Task statement — Pick out each line of the records in which the word "holtwinters" appears.
————————
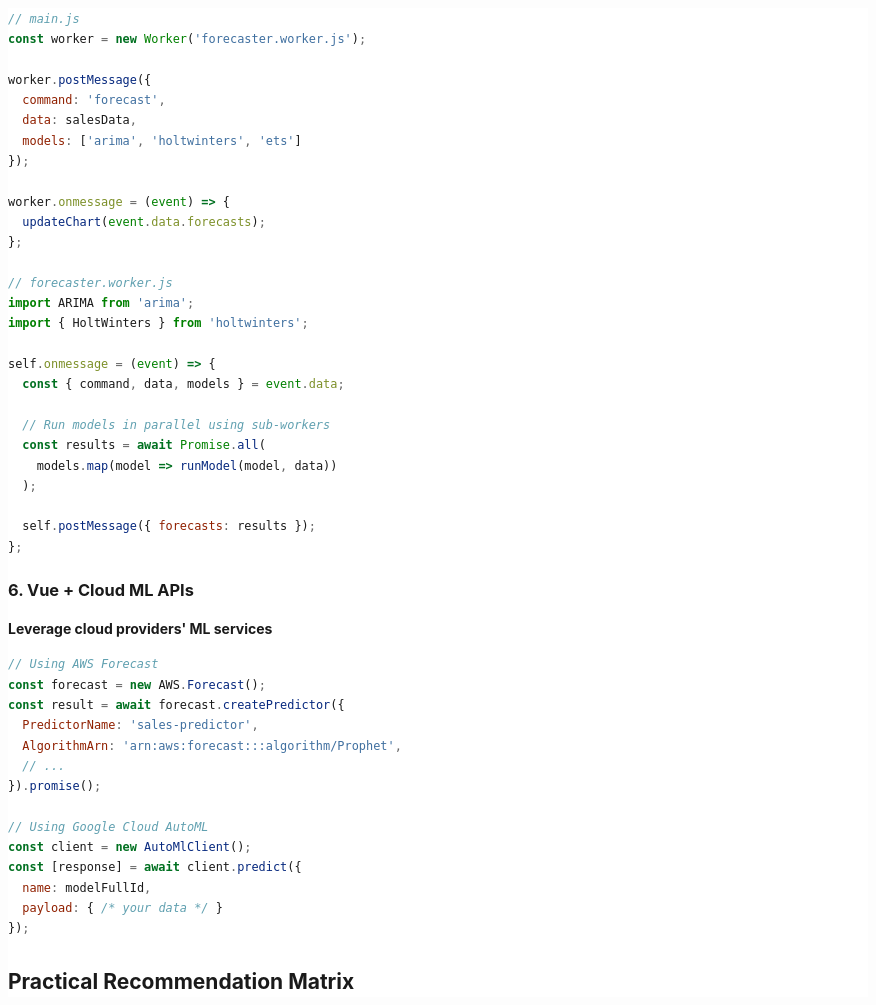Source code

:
 ```javascript
// main.js
const worker = new Worker('forecaster.worker.js');

worker.postMessage({
  command: 'forecast',
  data: salesData,
  models: ['arima', 'holtwinters', 'ets']
});

worker.onmessage = (event) => {
  updateChart(event.data.forecasts);
};

// forecaster.worker.js
import ARIMA from 'arima';
import { HoltWinters } from 'holtwinters';

self.onmessage = (event) => {
  const { command, data, models } = event.data;

  // Run models in parallel using sub-workers
  const results = await Promise.all(
    models.map(model => runModel(model, data))
  );

  self.postMessage({ forecasts: results });
};
```

### 6. Vue + Cloud ML APIs
**Leverage cloud providers' ML services**

```javascript
// Using AWS Forecast
const forecast = new AWS.Forecast();
const result = await forecast.createPredictor({
  PredictorName: 'sales-predictor',
  AlgorithmArn: 'arn:aws:forecast:::algorithm/Prophet',
  // ...
}).promise();

// Using Google Cloud AutoML
const client = new AutoMlClient();
const [response] = await client.predict({
  name: modelFullId,
  payload: { /* your data */ }
});
```

## Practical Recommendation Matrix
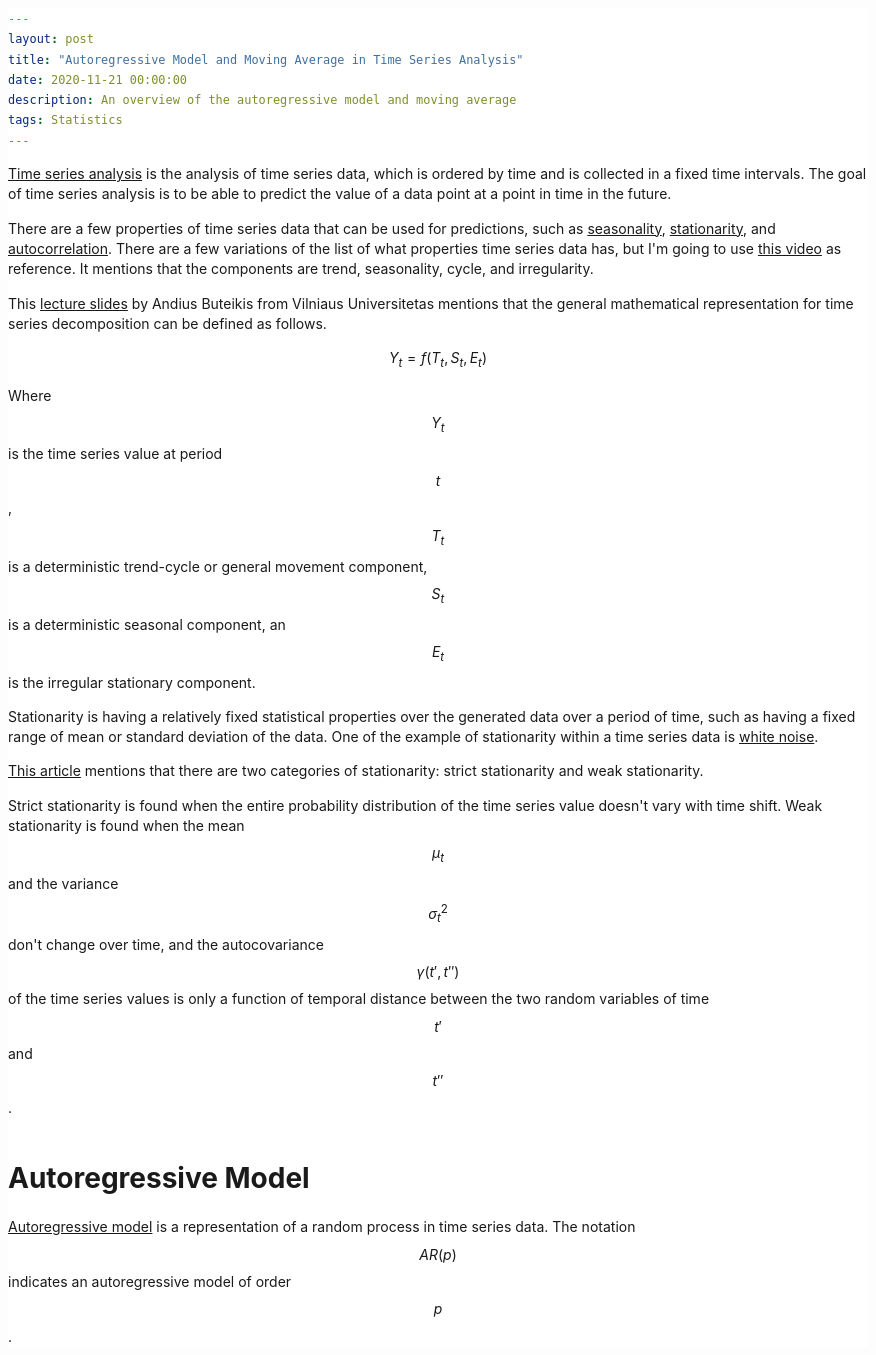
 ```yaml
---
layout: post
title: "Autoregressive Model and Moving Average in Time Series Analysis"
date: 2020-11-21 00:00:00
description: An overview of the autoregressive model and moving average
tags: Statistics
---
```


[Time series analysis](https://towardsdatascience.com/the-complete-guide-to-time-series-analysis-and-forecasting-70d476bfe775) is the analysis of time series data, which is ordered by time and is collected in a fixed time intervals. The goal of time series analysis is to be able to predict the value of a data point at a point in time in the future.

There are a few properties of time series data that can be used for predictions, such as [seasonality](https://en.wikipedia.org/wiki/Seasonality), [stationarity](https://towardsdatascience.com/stationarity-in-time-series-analysis-90c94f27322), and [autocorrelation](https://en.wikipedia.org/wiki/Autocorrelation). There are a few variations of the list of what properties time series data has, but I'm going to use [this video](https://www.youtube.com/watch?v=GUq_tO2BjaU) as reference. It mentions that the components are trend, seasonality, cycle, and irregularity.

This [lecture slides](http://web.vu.lt/mif/a.buteikis/wp-content/uploads/2019/02/Lecture_03.pdf) by Andius Buteikis from Vilniaus Universitetas mentions that the general mathematical representation for time series decomposition can be defined as follows.

$$
Y_t = f(T_t, S_t, E_t)
$$

Where $$Y_t$$ is the time series value at period $$t$$, $$T_t$$ is a deterministic trend-cycle or general movement component, $$S_t$$ is a deterministic seasonal component, an $$E_t$$ is the irregular stationary component.

Stationarity is having a relatively fixed statistical properties over the generated data over a period of time, such as having a fixed range of mean or standard deviation of the data. One of the example of stationarity within a time series data is [white noise](https://machinelearningmastery.com/white-noise-time-series-python/).

[This article](https://medium.com/quantyca/a-gentle-introduction-to-time-series-7e9f5418dad8) mentions that there are two categories of stationarity: strict stationarity and weak stationarity.

Strict stationarity is found when the entire probability distribution of the time series value doesn't vary with time shift. Weak stationarity is found when the mean $$\mu_t$$ and the variance $$\sigma_{t}^2$$ don't change over time, and the autocovariance $$\gamma(t', t'')$$ of the time series values is only a function of temporal distance between the two random variables of time $$t'$$ and $$t''$$.

# Autoregressive Model

[Autoregressive model](https://en.wikipedia.org/wiki/Autoregressive_model) is a representation of a random process in time series data. The notation $$AR(p)$$ indicates an autoregressive model of order $$p$$.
————————
Response box —
  models: ['arima', 'holtwinters', 'ets']
import { HoltWinters } from 'holtwinters';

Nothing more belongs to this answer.